== PROBLEM TO WORK ON ==
Can you update the data below by replacing "series" with "group" everywhere, leaving everything else unchanged and omitting the pictures?
————————
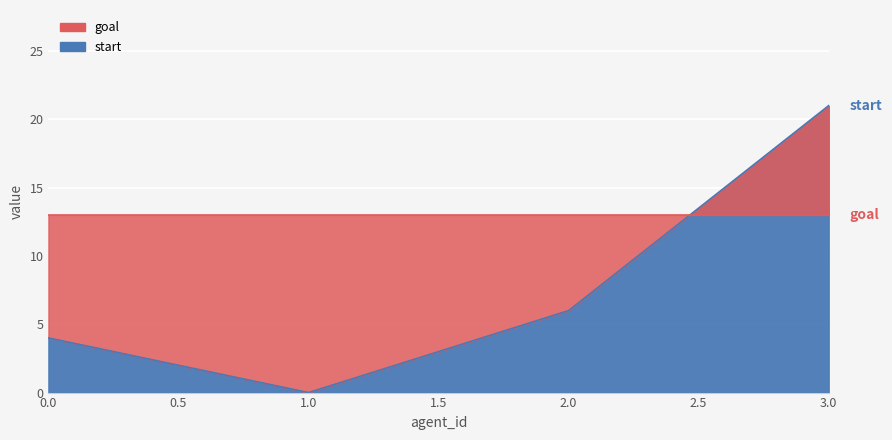

What is the change in value from 0.0 to 1.0?

-4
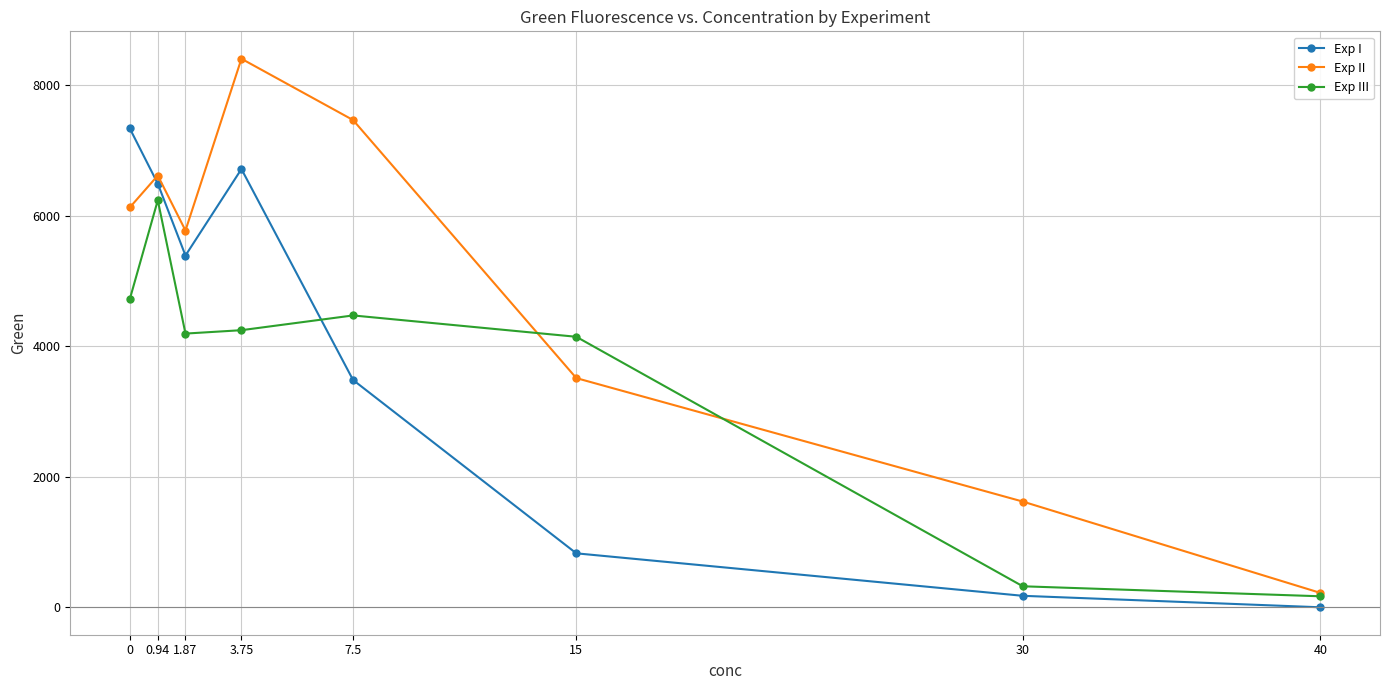

Which series has the largest total across all categories?

Exp II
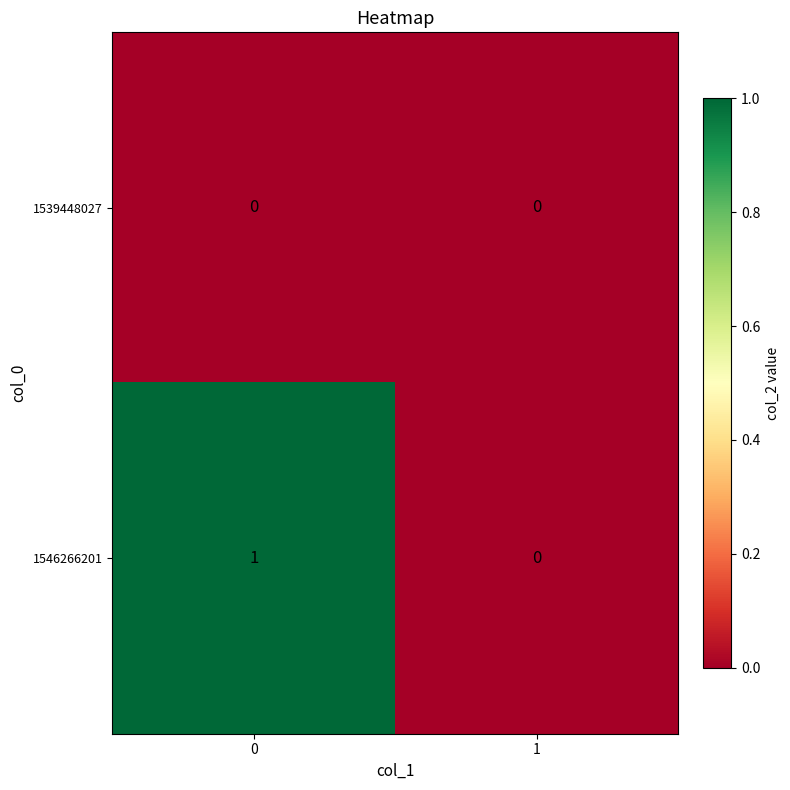

Reading left to right, list all the values displayed in this chart.

1539448027: 0=0	1=0
1546266201: 0=1	1=0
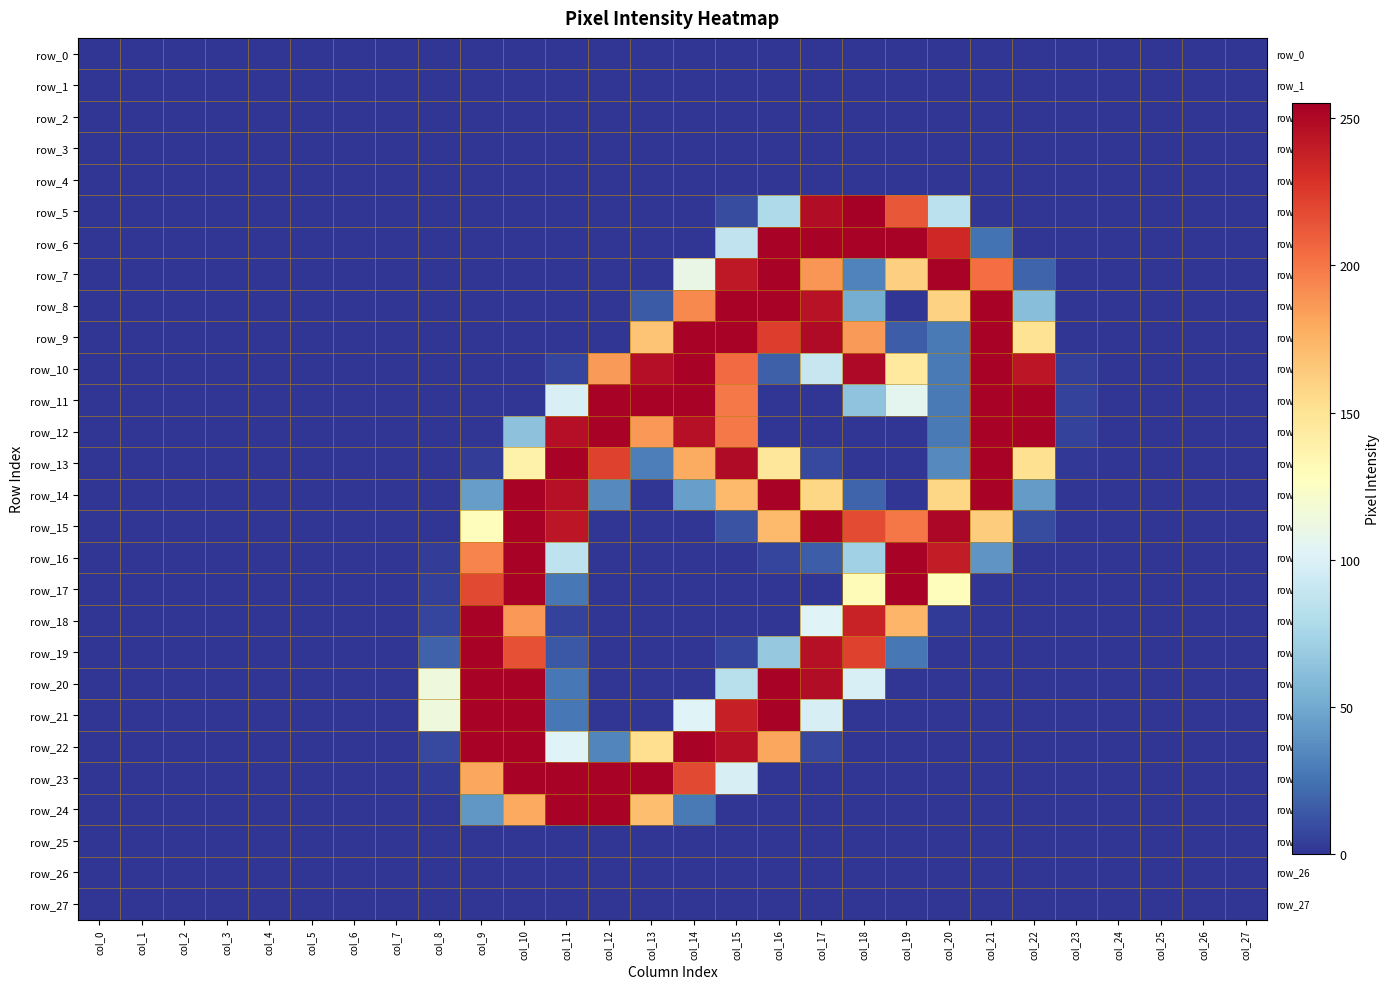

The value of row_23 at col_6 is 0. True or false?

True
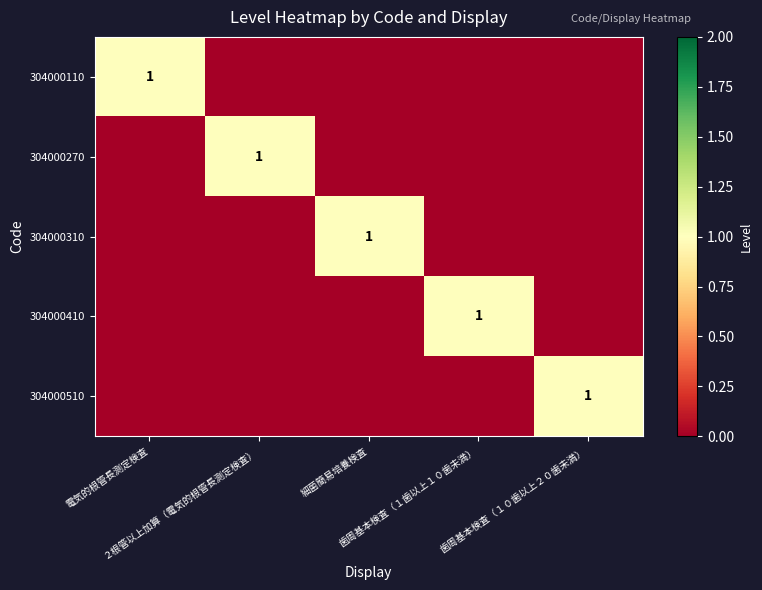

At 歯周基本検査（１歯以上１０歯未満）, list the series in order from smallest to largest.

304000110, 304000270, 304000310, 304000510, 304000410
————————
== ANSWER BOX ==
What is the change in value from 0.0 to 1.0?

-4

Which group has the largest total across all categories?

Exp II

Reading left to right, list all the values displayed in this chart.

1539448027: 0=0	1=0
1546266201: 0=1	1=0

The value of row_23 at col_6 is 0. True or false?

True

At 歯周基本検査（１歯以上１０歯未満）, list the group in order from smallest to largest.

304000110, 304000270, 304000310, 304000510, 304000410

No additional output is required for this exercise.